◆ Direction:
Carry on the Statalist message about the difference between -gen- and -egen-, starting right after its final line.

◆ Article:
>>

Statalist The Stata Listserver

[Date Prev][Date Next][Thread Prev][Thread Next][Date index][Thread index]

RE: st: RE: Understanding the difference between gen and egen

From   "Nick Cox" <>
To   <>
Subject   RE: st: RE: Understanding the difference between gen and egen
Date   Wed, 14 Jun 2006 09:14:28 +0100

In addition, consider this: -egen- is not 
in fact pushed hard by StataCorp and in particular
not pushed hard in documentation aimed largely 
at new users. For example, it is not indexed in 
[GSW] or [U] and if mentioned in either it is
presumably only in passing. 

Conversely, if -egen- is being pushed hard at
new users, it is largely in documentation written
by users themselves. For example, the book by
Sophia Rabe-Hesketh and Brian Everitt often
mentions -egen-.  

This is important because Dick's main concern
is how confusing matters are for new users. 

There are several associated issues. One is perhaps 
fairly described as mixed feelings within StataCorp
about the importance of -egen-. Part of the 
argument, I think, echoing Uli's point and 
indeed one made by Dick, is that if a function is 
coding something fundamental (e.g. logarithms, 
calculations for Gaussian distributions) it will
be needed in a variety of contexts. Also, it
should be part of the executable and not code to 
be interpreted. 

I am not knocking -egen-. I may be its greatest 
fan in the Stata community. I have found it helpful
in my own work to be able to use, and to write -egen- 
functions. But it is not, itself, an enormous deal. It is at root 
a rag-bag of convenient short-cuts. For example, 
if -egen, total()- did not exist, we could get
there typically in two lines instead of one, 
as in 

bysort bar: egen foototal = total(foo)

being done by 

bysort bar : gen foototal = sum(foo) 
by bar: replace foototal = foototal[_N] 


> -----Original Message-----
> From:
> []On Behalf Of 
> Ulrich Kohler
> Sent: 14 June 2006 08:58
> To:
> Subject: Re: st: RE: Understanding the difference between gen and egen
> > Dick Campbell
> > > This all may be an oversight or a failure on my part to see
> > > the obvious, but
> > > in general, I find the distinction between -gen- and -egen-
> > > to be confusing.
> > > It would seem logical that all of this stuff could be handled
> > > by -gen-. But
> > > -gen- is not accessible to users, being a built in command,
> > > while -egen- is and
> > > various users have added various things to it. Thus, I guess
> > > the reason for
> > > -egen- is that it is user accessible, not that it has some
> > > special status
> > > relative
> > > to -gen-. To a new user, however, and even to more 
> experienced ones,
> > > this is all a bit confusing.

<<

◆ Recorded data:
>>

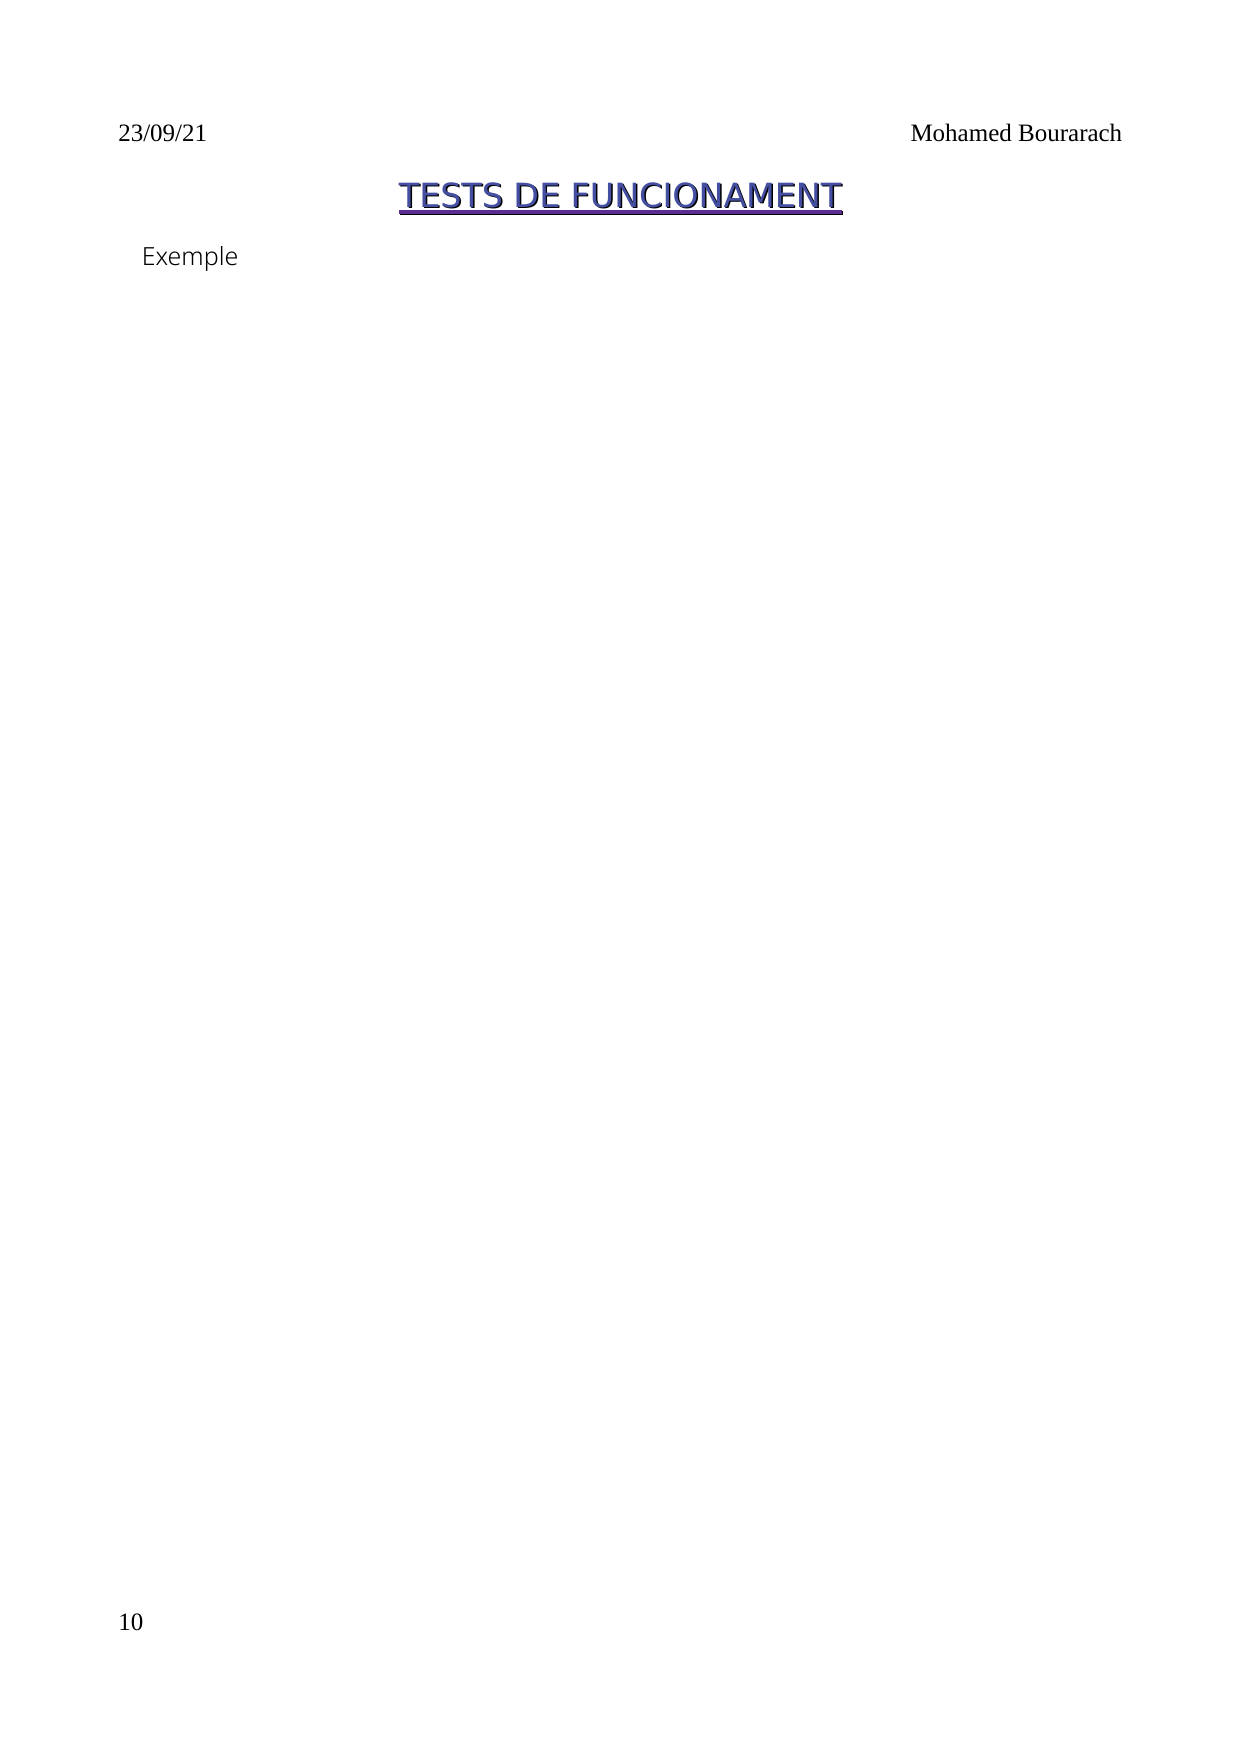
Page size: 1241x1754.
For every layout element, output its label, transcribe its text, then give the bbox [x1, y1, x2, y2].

<<

◆ Exercise output:
> Besides the accessibility to end users, there is another 
> difference between 
> the two. -egen- function are, well, egen-functions. They are 
> available only 
> for -egen- and at no other place in Stata world. -gen-, on 
> the other hand, 
> expects an expression behind the equal sign (gen varname = 
> <exp>). The 
> expression can be any Stata function, and have their place at 
> quite some 
> other places of the Stata world (if <exp>, local macname = 
> <exp>, `=<exp>', 
> twoway function y = <exp>, if <exp> { ; else if <exp>). 
> As a consequence, if you learn to generate a specific 
> variable with a specific 
> egen function, you learn how to generate a specific variable 
> with that 
> specific -egen- function. If you learn to generate the same 
> variable with 
> -gen- and Stata-functions you learn something that can be 
> also used outside 
> the specific problem. This clearly does not help new users with their 
> confusion. However when teaching Stata one should not forget it. 
> BTW there is a similar situation with macros. The standard 
> definition of 
> macros is -local macname = <exp>-, and there is a second list 
> of functions 
> that are only available for macros, namely the extended macro 
> function. 
> Syntax here is -local macname: <extended fcn>-. In direct 
> analogy, one might 
> bond -gen- with -egen- by using -gen varname = <exp>-, and 
> -gen varname : 
> <egen-fcn>. I don't know whether this would be less confusing 
> for new users. 
> In addition this brings the problem of continuity and 
> consistency back in.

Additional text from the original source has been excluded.